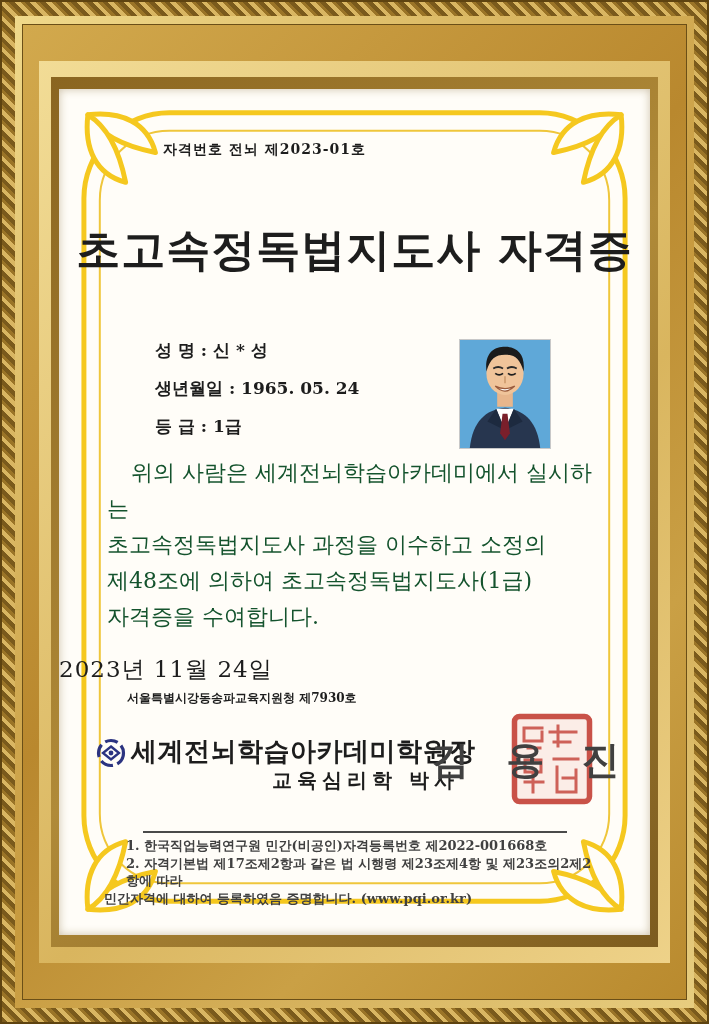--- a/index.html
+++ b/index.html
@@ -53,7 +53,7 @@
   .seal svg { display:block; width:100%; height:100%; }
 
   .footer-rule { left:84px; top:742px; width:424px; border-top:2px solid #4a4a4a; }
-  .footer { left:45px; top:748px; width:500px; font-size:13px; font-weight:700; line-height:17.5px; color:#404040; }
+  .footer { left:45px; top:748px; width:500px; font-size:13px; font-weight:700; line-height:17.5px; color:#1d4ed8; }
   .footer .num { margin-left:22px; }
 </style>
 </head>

:::::

Aim of the task: From the first line to the last, reproduce the listing above exactly, leaving the pictures out.

Response:
--- a/index.html
+++ b/index.html
@@ -53,7 +53,7 @@
   .seal svg { display:block; width:100%; height:100%; }
 
   .footer-rule { left:84px; top:742px; width:424px; border-top:2px solid #4a4a4a; }
-  .footer { left:45px; top:748px; width:500px; font-size:13px; font-weight:700; line-height:17.5px; color:#404040; }
+  .footer { left:45px; top:748px; width:500px; font-size:13px; font-weight:700; line-height:17.5px; color:#1d4ed8; }
   .footer .num { margin-left:22px; }
 </style>
 </head>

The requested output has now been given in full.